Difference between revisions of "Recording Troubleshooter"
(New page: == Muffled recording == :'''Is your mic plugged in properly?''' Yesterday I started recording and my test recording sounded muffled. I almost panicked..I need a new mic!! I have no money! ...)
Latest revision as of 18:59, 6 June 2009
- Is your mic plugged in properly?
Yesterday I started recording and my test recording sounded muffled. I almost panicked..I need a new mic!! I have no money! However, when I unplugged and re-plugged the mic in, the recording was fine.
Static with USB Mic on MacBook Pro
Oooh, ooooh! I solved my static problem! I think the difference is, on other computers (like our Mac mini at home) Garage Band is smart enough to figure out that if you've set a USB mic as your audio input in your system settings, the USB mic is what you want to use to record in Garage Band (seems reasonable, right?).
With the MacBook Pro, however, I finally realized (by snapping my fingers in different places around the computer and mic) that it was for some reason still using its built-in mic instead of the USB mic to record what I was saying, and the built-in mic is static-y.
So to fix the problem, you have to make sure that in
- System Preferences -> sound -> input
- you have selected your USB mic...
- BUT then in Garage Band you *also* have to go to
- Garage Band -> preferences -> audio/MIDI
- and change the audio input option to your USB mic.
Yay! So glad that's fixed! More recordings coming soon...
My recording has missing segments, it skips.

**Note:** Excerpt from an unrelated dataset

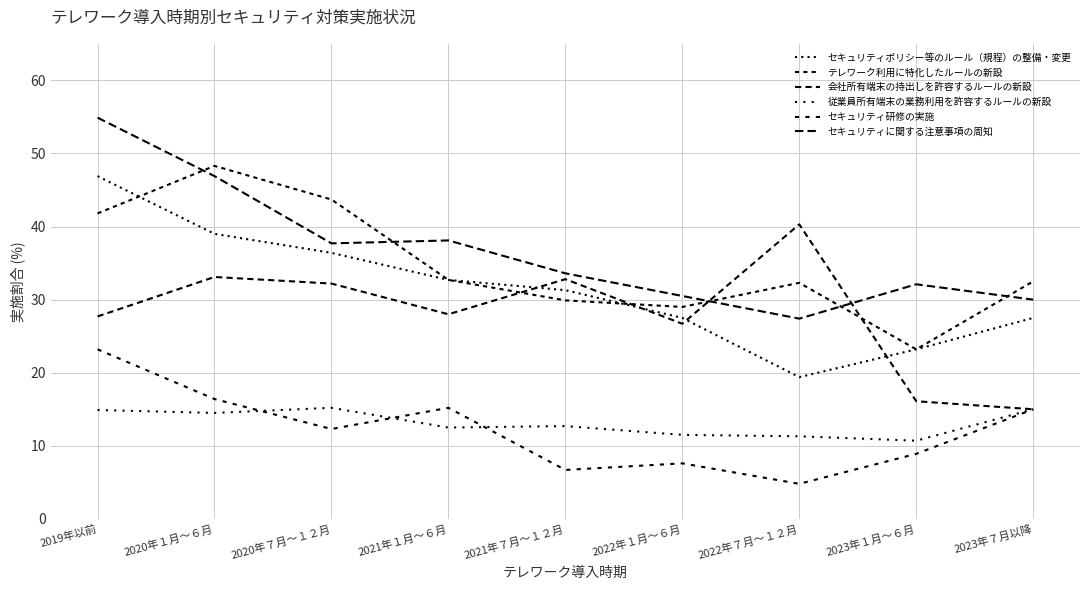

Which series changed the most between 2020年７月～１２月 and 2022年７月～１２月?

セキュリティポリシー等のルール（規程）の整備・変更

One cause is that your hard disk drive is too slow to keep up with the data flow rate from the recording software. That is, your recording program is shoving data at the drive faster than the drive can write it to the disk. The only thing the drive can do when it gets overloaded is throw away data until it catches up. This situation is more likely to be true the older your drive is (this was observed in a hard drive manufactured about 1995). This will be more of a problem if you're recording to Wave audio format at the CD audio standard (stereo and with a sample frequency of 44,100 Hz and bit depth of 16 bits per sample), which has a high data flow rate, than if you're recording directly to, say, MP3 format at 32 Kbps.
Unfortunately, the only solution is to buy a faster hard drive.
Another cause may be that your hard drive is not configured to use DMA (Direct Memory Access), which allows faster data transfer to the drive. This is something you can check and configure.
My recording has a very noticeable background buzz
If you are recording with a laptop, make sure that you are on battery power while recording. Sometimes, being on AC causes an electronic buzz while recording.